Ameriprise Financial recently released the findings of the New Retirement Mindscape, a study that explored people's attitudes, worries, behaviors, ambitions and needs before and after retirement. Working with Ken Dychtwald, Ph.D., an authority on baby boomers, Ameriprise determined through its study five stages of retirement.
"Up until now, no one has so thoroughly investigated the mindscape of retirement," said Ken Dychtwald, CEO of Age Wave. "Baby boomers, who are starting to turn 60 this year, are probably well aware of the financial challenges that lie ahead, but few may realize what they will experience emotionally. Incredibly, we have discovered that retirement is a complex process made up of distinct emotional stages, similar to other well-known life transitions, such as pregnancy or grieving and loss."
Market research firm Harris Interactive conducted the survey via a telephone in August 2005 to 2,000 adults age 40 to 75 with a margin of error of the overall sample of +/– 2.2 percent at the 95 percent confidence level.

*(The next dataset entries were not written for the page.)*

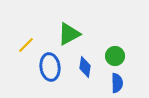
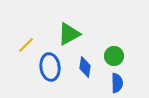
green circle: moved 1 px left
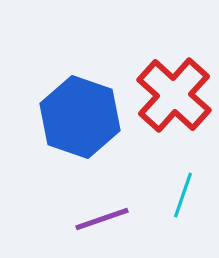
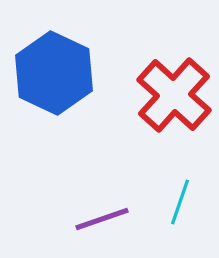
blue hexagon: moved 26 px left, 44 px up; rotated 6 degrees clockwise
cyan line: moved 3 px left, 7 px down
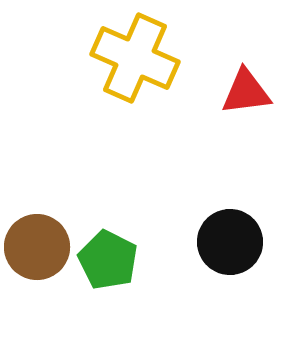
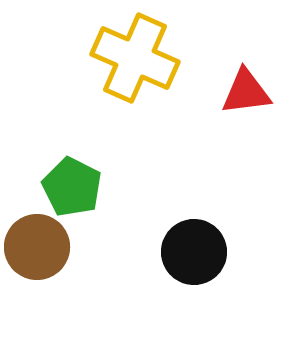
black circle: moved 36 px left, 10 px down
green pentagon: moved 36 px left, 73 px up
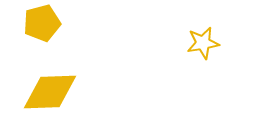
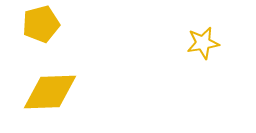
yellow pentagon: moved 1 px left, 1 px down
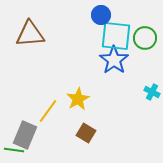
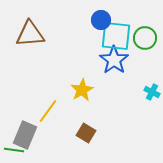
blue circle: moved 5 px down
yellow star: moved 4 px right, 9 px up
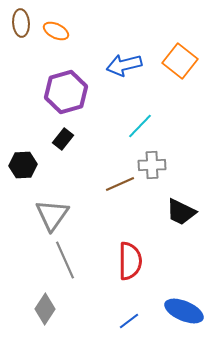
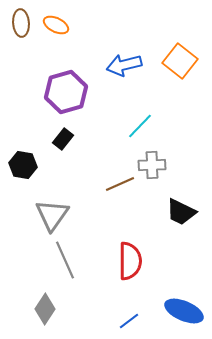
orange ellipse: moved 6 px up
black hexagon: rotated 12 degrees clockwise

Following are the five stages of progression into retirement named by the New Retirement Mindscape study:
Imagination (15–6 years before retirement): Retirement is still years away, but during the Imagination stage, people have very positive views about retirement, although only 44 percent say they are "on track" in terms of preparation. In this stage, people have high expectations of adventure (65 percent) and empowerment (53 percent) for retirement.
Anticipation (5 years before retirement): As retirement draws closer, positive emotions are on the rise with 80 percent saying that they "will be able to achieve their dreams in retirement." However, in the two years before retirement, worries and anxiety mount with 22 percent saying they will feel a sense of loss after their working years are over. The most commonly cited triggers for retirement readiness were achieving "financial freedom" (18 percent) or a significant birthday (16 percent).
Liberation (Retirement Day and one year following): This is a time of great excitement, relief, and enthusiasm as 78 percent of people say they are "enjoying retirement a great deal." But, similar to a honeymoon, the feeling of liberation is short-lived, as a new reality soon begins to set in.
Reorientation (2–15 years after retirement): During the Reorientation stage, many say the joy of retirement has passed, giving way to feelings of emptiness (49 percent), worry (38 percent) and boredom (34 percent). This is the point in the progression where an emotional let-down may occur to varying degrees. Four distinct profiles emerged in the Reorientation stage:
- Empowered Reinventors (19 percent)
- Carefree Contents (19 percent)
- Uncertain Searchers (22 percent)
- Worried Strugglers (40 percent)
Reconciliation (16 or more years after retirement): This stage is marked by increased contentment, acceptance and personal reflection. People have come to terms with all that retirement has to offer. While there are lower levels of depression (5 percent), some people (22 percent) report feelings of sadness as they confront end-of-life issues.
The group of retirees referred to as Empowered Reinventors stands out as role models and may be the first glimpse of how many baby boomers will reinvent retirement. This group, which was the most proactive about retirement planning, is most apt to view retirement as a time of new adventure (70 percent) and empowerment (56 percent), with almost half (43 percent) saying doing more meaningful or satisfying work is very important to them.
The New Retirement Mindscape study also revealed that having "more control over their own time" was the best thing about retirement for 44 percent of retirees, followed by 23 percent saying "the opportunity to relax" was what they enjoyed most. Another 17 percent said the best thing about retirement was "having the chance to reinvent their life."
When asked what was the hardest thing they experienced in retirement, respondents expressed concerns over health insurance (24 percent) and loss of income (24 percent). An additional hardship in retirement was the loss of social connections at work (22 percent).